**Try it:** Could you reproduce every entry as it stands, leaving the pictures behind?

**Provided data:**

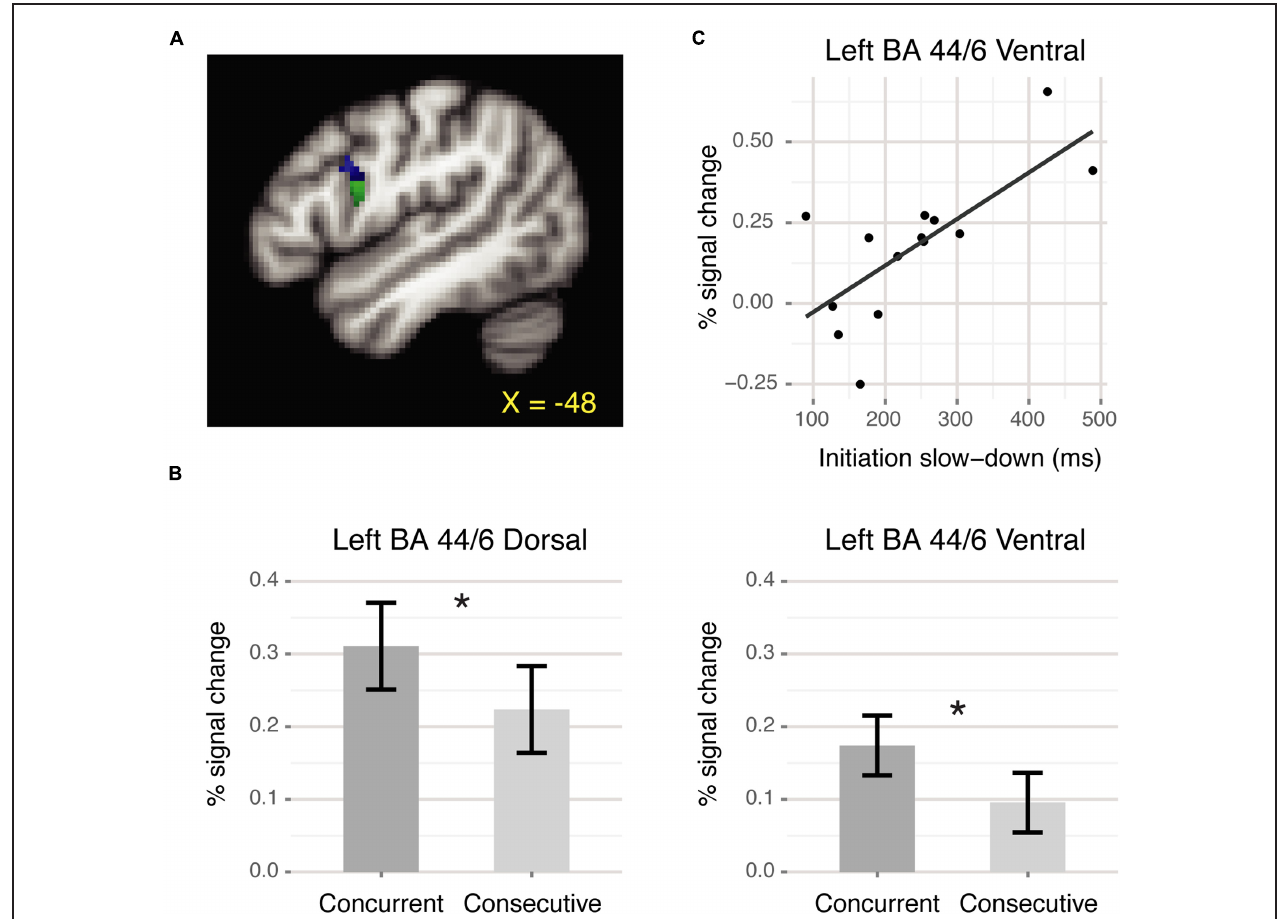
FIGURE 2 | BA 44/6 ROI results. (A) Dorsal (blue) and ventral (green) ROIs at the premotor-prefrontal junction. (B) Mean percent signal change for each condition relative to baseline. Both ROIs showed significantly greater activation for the concurrent than the consecutive condition ( ∗ p < 0.05). Error bars denote corrected Cousineau confidence intervals (Morey, 2008). (C) Positive correlation between slowed response initiation and neural activation within ventral BA 44/6 during the concurrent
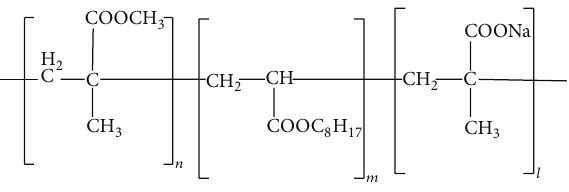
Scheme 1: Structure of the prepared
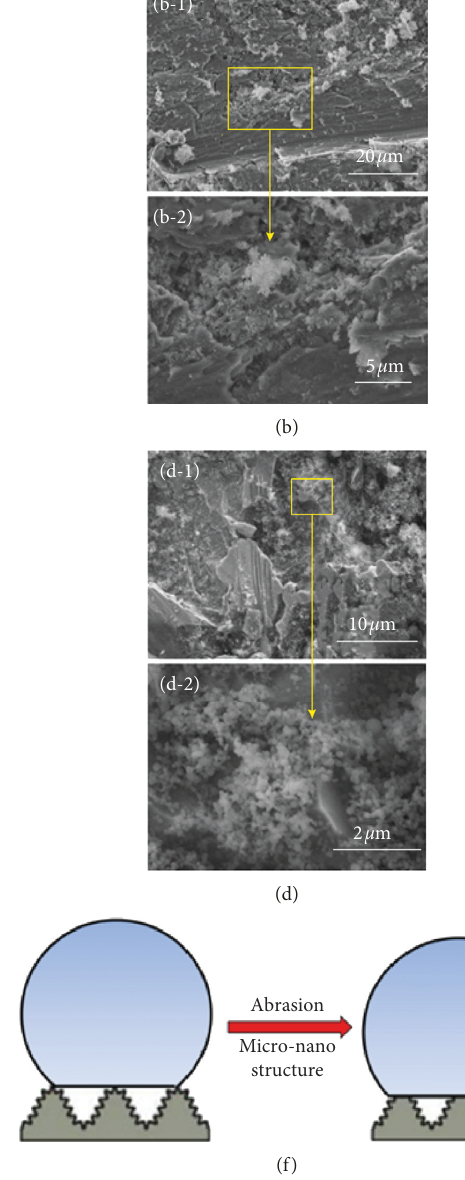
Figure 11: (a, b) MN-Al and (c, d) MN-SS surfaces slide at different distances after the low magnification and high-power FESEM images. The resistance abrasion schematic diagram of (e) nanostructured surface and (f) hierarchical structure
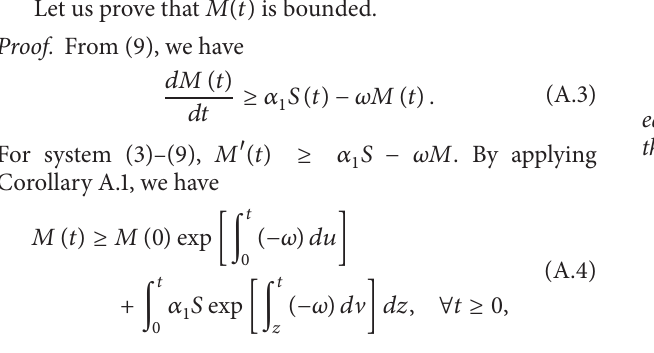
Figure 6: Reproduction number contour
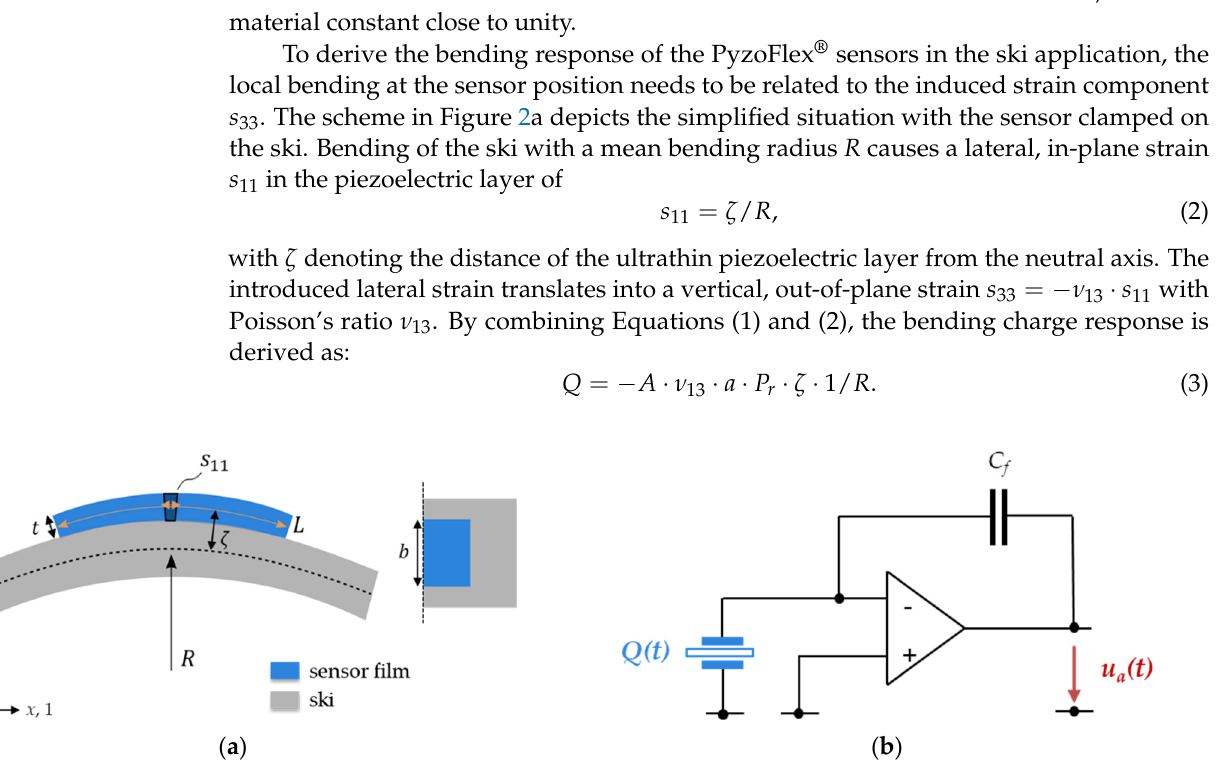
Figure 2. ( a ) The bending scheme of a PyzoFlex ® sensor film mounted on top of the ski at the bending radius R = 1/w′′(x) (see main text) in cross-section view (left) and top view (right). The bending of the sensor causes a lateral, in-plane strain s 11 in the piezoelectric layer. The sensor element has length L, width b and thickness t, and the sensitive, piezoelectric layer is located at a radial distance ζ off the neutral axis. ( b ) The sensor generates a charge Q ( t ) , which is converted into a proportional output voltage u a ( t ) . C f corresponds to the capacitance in the feedback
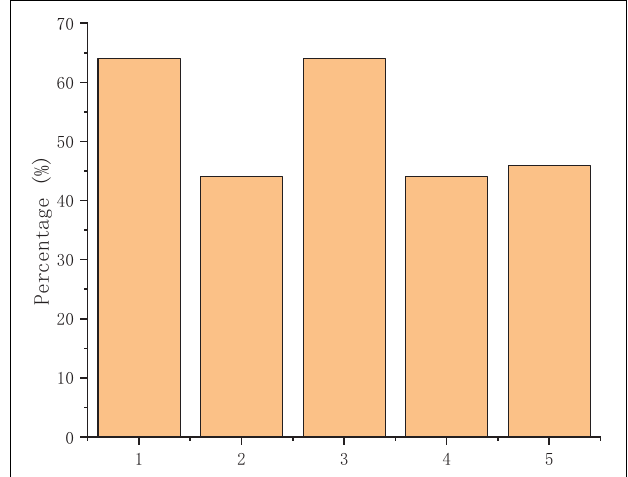
FIGURE 9 | Factors affecting hybrid learning [(1) a weak correlation between network resources and courses; (2) unavailable to online learning; (3) insufficient time; (4) heavy tasks assigned by teachers; and (5) inconvenient to use the Internet].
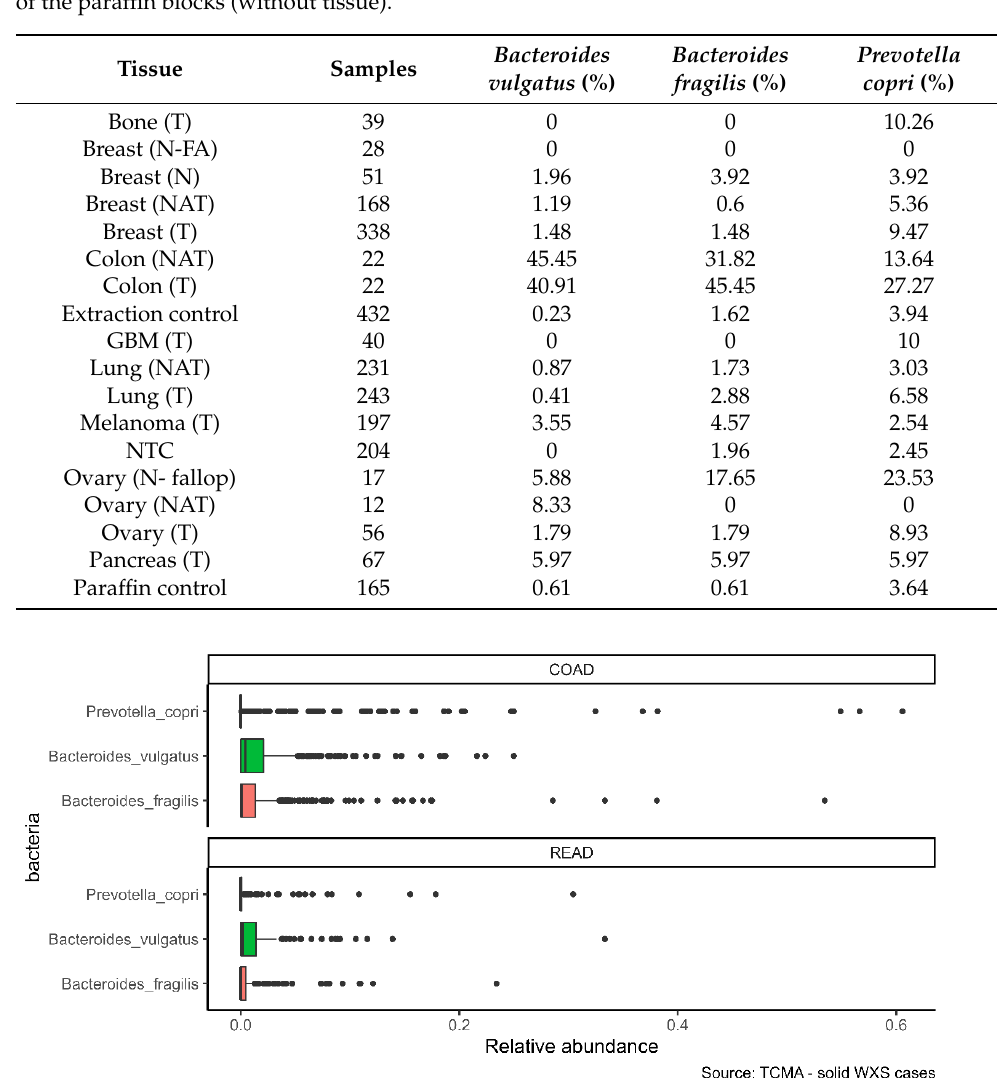
Tumor (T), normal adjacent tissues (NAT), normal fibroadenoma (N-FA), and negative controls from [22] were included in the analysis. The % of the positive samples, defined as samples that have more than zero normalized reads of the bacterium, is reported. Contaminants included negative controls that were processed with the samples, including 432 DNA extraction controls and 204 pol- ymerase chain reaction (PCR) no-template controls (NTCs), and 165 paraffin-only samples taken from the margins of the paraffin blocks (without tissue).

**Answer space:**
FIGURE 2 | BA 44/6 ROI results. (A) Dorsal (blue) and ventral (green) ROIs at the premotor-prefrontal junction. (B) Mean percent signal change for each condition relative to baseline. Both ROIs showed significantly greater activation for the concurrent than the consecutive condition ( ∗ p < 0.05). Error bars denote corrected Cousineau confidence intervals (Morey, 2008). (C) Positive correlation between slowed response initiation and neural activation within ventral BA 44/6 during the concurrent
Scheme 1: Structure of the prepared
Figure 11: (a, b) MN-Al and (c, d) MN-SS surfaces slide at different distances after the low magnification and high-power FESEM images. The resistance abrasion schematic diagram of (e) nanostructured surface and (f) hierarchical structure
Figure 6: Reproduction number contour
Figure 2. ( a ) The bending scheme of a PyzoFlex ® sensor film mounted on top of the ski at the bending radius R = 1/w′′(x) (see main text) in cross-section view (left) and top view (right). The bending of the sensor causes a lateral, in-plane strain s 11 in the piezoelectric layer. The sensor element has length L, width b and thickness t, and the sensitive, piezoelectric layer is located at a radial distance ζ off the neutral axis. ( b ) The sensor generates a charge Q ( t ) , which is converted into a proportional output voltage u a ( t ) . C f corresponds to the capacitance in the feedback
FIGURE 9 | Factors affecting hybrid learning [(1) a weak correlation between network resources and courses; (2) unavailable to online learning; (3) insufficient time; (4) heavy tasks assigned by teachers; and (5) inconvenient to use the Internet].
Tumor (T), normal adjacent tissues (NAT), normal fibroadenoma (N-FA), and negative controls from [22] were included in the analysis. The % of the positive samples, defined as samples that have more than zero normalized reads of the bacterium, is reported. Contaminants included negative controls that were processed with the samples, including 432 DNA extraction controls and 204 pol- ymerase chain reaction (PCR) no-template controls (NTCs), and 165 paraffin-only samples taken from the margins of the paraffin blocks (without tissue).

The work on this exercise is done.